[lbo-talk] JDK runs on FreeBSD!!

Chuck Grimes cgrimes at rawbw.com
Tue Oct 26 11:56:49 PDT 2004


Open source may not be the big revolution any more than good books on Marxism and good adaptive technology in itself are the revolution. But like them, it has its moments. It's one of those things that you need to work with in order to see its benefits and potential.

For me it's more of an act of learning, that is also a form of resistance. Maybe I will make the argument a little stronger here. Learning, working with, and using this kind of system is pretty much like learning and working with any subject that bares on how the human world is put together. It has a technical and an social-economic dimension.

The resistance part is a little more difficult to explain, but it is definitely there. I am trying to think of a metaphor to explain it.

(I intent `writing' to mean what second and third graders mean.
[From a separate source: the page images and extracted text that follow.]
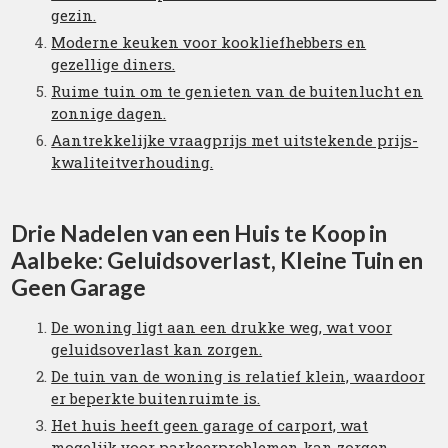
gezin.
Moderne keuken voor kookliefhebbers en
gezellige diners.
Ruime tuin om te genieten van de buitenlucht en
zonnige dagen.
Aantrekkelijke vraagprijs met uitstekende prijs-
kwaliteitverhouding.
Drie Nadelen van een Huis te Koop in
Aalbeke: Geluidsoverlast, Kleine Tuin en
Geen Garage
De woning ligt aan een drukke weg, wat voor
geluidsoverlast kan zorgen.
De tuin van de woning is relatief klein, waardoor
er beperkte buitenruimte is.
Het huis heeft geen garage of carport, wat
mogelijk voor parkeerproblemen kan zorgen.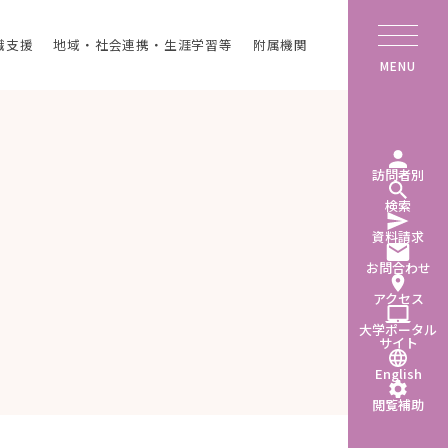
職支援
地域・社会連携・生涯学習等
附属機関
MENU
訪問者別
検索
資料請求
お問合わせ
アクセス
大学ポータル
サイト
English
閲覧補助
Just the mechanics.)

Let's say everybody is taught how to read, but very few, under very privileged circumstances are taught how to write. Those who read are accustom to just reading. So what? Some of those who know how to write try to explain how to write in writing so those who only know how to read, can learn how to write. The writers idea was to somehow get around the privilages they were granted. And besides the writer world was getting pretty lonely.

A lot of the read-only types read the writing about how to write out of curiosity. But after a couple of pages, it was too difficult to follow the explanations. ``Okay, so you can make these funny looking letters one at a time by hand. Yeah, and...then?'' they wonder.
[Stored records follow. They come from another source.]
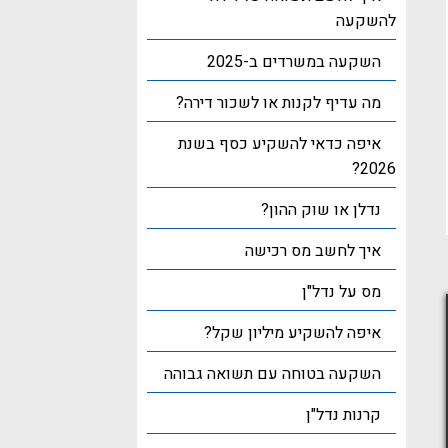
להשקעה
השקעה במשרדים ב-2025
מה עדיף לקנות או לשכור דירה?
איפה כדאי להשקיע כסף בשנת
2026?
נדלן או שוק ההון?
איך לחשב מס רכישה
מס על נדל"ן
איפה להשקיע מיליון שקל?
השקעה בטוחה עם תשואה גבוהה
קרנות נדל"ן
Now a debate arises between those who know how to read, and those who are learning to write. ``What's the big deal the readers want to know?'' The neophyte writers struggling along with their work on their own try to explain.

``Once you learn how to write, you can....I don't know...do more stuff'', they admit in defeat. The reader-onlies swell with victory, ``See, I told you it wasn't worth all that work for nothing! If you think you can change the world by writing. You're an idiot.''

The writer-wanttabys sulk off to continue their efforts, grumbling about the know-nothing readers. ``Suckers, dumb fucks, ass licks... Maybe they're right. But somebody, someday, is going to do just that...''

So that's the social-political dimension.

The real world economic dimension is pretty threatening to US capital heavily invested in software. If they can not control the software they produce, they are in serious trouble. And that is beginning to happen. Europe and Asia are not going to be held hostage to the likes of Microsoft and US based software companies. So there is a tremendous battle going on to push open source all over the non-US world.

True it is a battle between capitalists, but it has a spin off effect. The uncontrolled and distributed learning of this `stuff' will always be a threat to whoever tries to control and manage development---if they base critical parts of their economic interest on that control.